«Fusione nucleare, altra occasione persa per Porto Marghera»

«Un’altra occasione persa per Porto Marghera che sarebbe potuto diventare un importante Centro per la ricerca sulla fusione nucleare. Questo, è anche frutto della disattenzione della Regione, che non ha creduto nelle potenzialità di quest’area. E adesso, come al solito, torna il gioco dello scaricabarile». Lo affermano, in una nota congiunta, i consiglieri regionali veneziani del Partito Democratico Bruno Pigozzo (in foto) e Francesca Zottis, che commentano così «la scelta dell’Enea che ha puntato sul Polo scientifico di Frascati per il Centro di eccellenza internazionale per la ricerca sulla fusione nucleare, mentre Porto Marghera si è piazzata al terzo posto, su nove siti candidati»

«Spiace assistere all’ennesimo rimpallo delle responsabilità e al “chiamarsi fuori” dando la responsabilità agli altri – osservano gli esponenti dei Democratici – ipotizzando chissà quali complotti contro il Veneto. È un gioco che francamente ha stancato, poteva essere un’occasione importante per il rilancio dell’area, con investimenti pubblici e privati per 500 milioni e un giro di affari complessivo di due miliardi».
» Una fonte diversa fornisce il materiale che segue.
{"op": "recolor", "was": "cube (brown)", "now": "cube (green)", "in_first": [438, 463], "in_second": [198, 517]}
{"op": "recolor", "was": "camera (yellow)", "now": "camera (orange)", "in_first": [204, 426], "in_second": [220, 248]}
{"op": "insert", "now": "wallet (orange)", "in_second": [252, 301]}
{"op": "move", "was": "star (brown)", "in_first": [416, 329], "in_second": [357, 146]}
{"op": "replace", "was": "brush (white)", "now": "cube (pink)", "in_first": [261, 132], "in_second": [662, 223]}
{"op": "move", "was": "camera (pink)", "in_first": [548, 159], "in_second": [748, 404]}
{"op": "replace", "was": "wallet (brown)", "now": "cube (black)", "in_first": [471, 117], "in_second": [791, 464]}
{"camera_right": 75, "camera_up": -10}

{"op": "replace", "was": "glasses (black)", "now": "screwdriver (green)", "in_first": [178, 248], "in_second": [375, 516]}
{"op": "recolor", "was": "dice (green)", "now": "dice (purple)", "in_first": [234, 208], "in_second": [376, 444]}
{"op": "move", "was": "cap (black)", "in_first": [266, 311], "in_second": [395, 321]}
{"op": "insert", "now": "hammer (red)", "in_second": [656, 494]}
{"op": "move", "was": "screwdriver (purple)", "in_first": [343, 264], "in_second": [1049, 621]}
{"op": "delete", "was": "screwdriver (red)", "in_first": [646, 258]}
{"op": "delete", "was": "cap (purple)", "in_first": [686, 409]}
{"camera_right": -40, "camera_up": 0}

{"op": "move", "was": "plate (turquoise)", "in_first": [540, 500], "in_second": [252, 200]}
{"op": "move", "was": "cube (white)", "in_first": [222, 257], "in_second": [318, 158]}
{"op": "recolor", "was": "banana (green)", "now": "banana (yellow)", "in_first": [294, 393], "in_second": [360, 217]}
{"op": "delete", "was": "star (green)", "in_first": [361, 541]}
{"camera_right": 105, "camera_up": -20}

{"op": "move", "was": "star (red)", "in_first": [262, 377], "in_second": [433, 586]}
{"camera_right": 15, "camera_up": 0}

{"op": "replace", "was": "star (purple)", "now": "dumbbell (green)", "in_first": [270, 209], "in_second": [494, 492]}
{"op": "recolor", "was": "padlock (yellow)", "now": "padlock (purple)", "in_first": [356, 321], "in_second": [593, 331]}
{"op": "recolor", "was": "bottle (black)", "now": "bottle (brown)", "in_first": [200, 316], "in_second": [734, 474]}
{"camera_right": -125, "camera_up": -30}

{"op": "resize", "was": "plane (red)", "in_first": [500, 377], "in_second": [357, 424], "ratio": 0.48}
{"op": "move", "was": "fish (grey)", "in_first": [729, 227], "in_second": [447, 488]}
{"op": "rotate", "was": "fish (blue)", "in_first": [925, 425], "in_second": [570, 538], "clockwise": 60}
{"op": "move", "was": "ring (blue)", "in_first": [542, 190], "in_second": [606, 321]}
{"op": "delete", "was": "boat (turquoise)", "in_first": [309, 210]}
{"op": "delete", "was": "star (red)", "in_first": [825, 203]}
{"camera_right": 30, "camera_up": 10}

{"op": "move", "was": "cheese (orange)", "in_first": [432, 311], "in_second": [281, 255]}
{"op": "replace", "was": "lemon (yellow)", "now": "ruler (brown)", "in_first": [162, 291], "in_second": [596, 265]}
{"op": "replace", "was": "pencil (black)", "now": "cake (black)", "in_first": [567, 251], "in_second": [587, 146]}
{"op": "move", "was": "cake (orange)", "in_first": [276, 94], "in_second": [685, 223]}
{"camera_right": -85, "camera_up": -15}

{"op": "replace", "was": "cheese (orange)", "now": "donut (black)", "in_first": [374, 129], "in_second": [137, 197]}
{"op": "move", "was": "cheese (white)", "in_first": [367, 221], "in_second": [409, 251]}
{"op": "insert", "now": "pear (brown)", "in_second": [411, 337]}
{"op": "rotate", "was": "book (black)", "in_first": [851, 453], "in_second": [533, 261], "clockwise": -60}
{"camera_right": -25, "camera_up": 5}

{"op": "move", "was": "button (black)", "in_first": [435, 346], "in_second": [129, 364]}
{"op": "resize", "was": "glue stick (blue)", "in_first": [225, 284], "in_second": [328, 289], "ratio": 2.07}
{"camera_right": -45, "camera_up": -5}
«L’impressione è che la Regione si sia mossa tardi – osservano i consiglieri Dem – la candidatura è stata ufficializzata infatti solo a gennaio, evidentemente perché non credeva a sufficienza nell’operazione. Basti pensare ai ritardi sulle bonifiche, che hanno inciso pesantemente nella valutazione di non idoneità del sito e al disimpegno dalla New.Co pubblica, creata insieme al Comune, dopo anni di stallo. Sarebbe servito un approccio più convinto in vista della candidatura – concludono Bruno Pigozzo e Francesca Zottis – e crediamo che questi due elementi siano stati determinanti per arrivare a un risultato decisamente deludente».